**PROVIDED ENTRIES:**
** Begin **

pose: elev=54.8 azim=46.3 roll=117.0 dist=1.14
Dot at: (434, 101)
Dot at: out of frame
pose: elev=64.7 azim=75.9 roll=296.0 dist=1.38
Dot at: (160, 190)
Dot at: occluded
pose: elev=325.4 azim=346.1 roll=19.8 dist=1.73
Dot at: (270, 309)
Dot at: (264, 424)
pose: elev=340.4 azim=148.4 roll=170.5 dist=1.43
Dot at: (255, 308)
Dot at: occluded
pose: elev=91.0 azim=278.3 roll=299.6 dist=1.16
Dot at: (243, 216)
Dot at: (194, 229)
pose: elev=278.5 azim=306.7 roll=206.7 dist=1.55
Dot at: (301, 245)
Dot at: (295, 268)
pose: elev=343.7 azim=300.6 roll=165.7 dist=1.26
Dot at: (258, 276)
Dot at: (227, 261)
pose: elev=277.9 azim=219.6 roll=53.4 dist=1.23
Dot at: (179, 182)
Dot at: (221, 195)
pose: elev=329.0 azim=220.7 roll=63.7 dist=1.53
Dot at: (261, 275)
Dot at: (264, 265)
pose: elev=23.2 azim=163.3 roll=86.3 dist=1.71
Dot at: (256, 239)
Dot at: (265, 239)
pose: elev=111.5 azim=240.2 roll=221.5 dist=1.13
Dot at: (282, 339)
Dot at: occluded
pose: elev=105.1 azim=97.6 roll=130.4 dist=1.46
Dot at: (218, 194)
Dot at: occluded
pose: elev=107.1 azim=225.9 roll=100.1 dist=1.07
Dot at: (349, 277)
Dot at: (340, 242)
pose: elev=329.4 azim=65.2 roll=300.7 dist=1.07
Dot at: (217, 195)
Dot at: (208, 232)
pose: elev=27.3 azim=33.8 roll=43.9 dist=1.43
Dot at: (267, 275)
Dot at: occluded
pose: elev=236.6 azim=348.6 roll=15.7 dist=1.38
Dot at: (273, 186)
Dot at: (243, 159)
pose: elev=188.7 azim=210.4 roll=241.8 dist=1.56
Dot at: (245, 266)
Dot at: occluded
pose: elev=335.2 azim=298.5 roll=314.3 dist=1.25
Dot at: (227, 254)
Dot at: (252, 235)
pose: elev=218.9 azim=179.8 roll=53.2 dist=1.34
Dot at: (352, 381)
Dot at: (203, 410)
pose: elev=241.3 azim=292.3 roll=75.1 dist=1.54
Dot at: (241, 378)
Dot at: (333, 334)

** End **

**TASK DETAILS:** Arrange the lines from the one containing "pose: elev=241.3 azim=292.3" through the end of the records, inclusive, as a numbered list, leaving out any blank lines.

**WRITTEN ANSWER:**
1. pose: elev=241.3 azim=292.3 roll=75.1 dist=1.54
2. Dot at: (241, 378)
3. Dot at: (333, 334)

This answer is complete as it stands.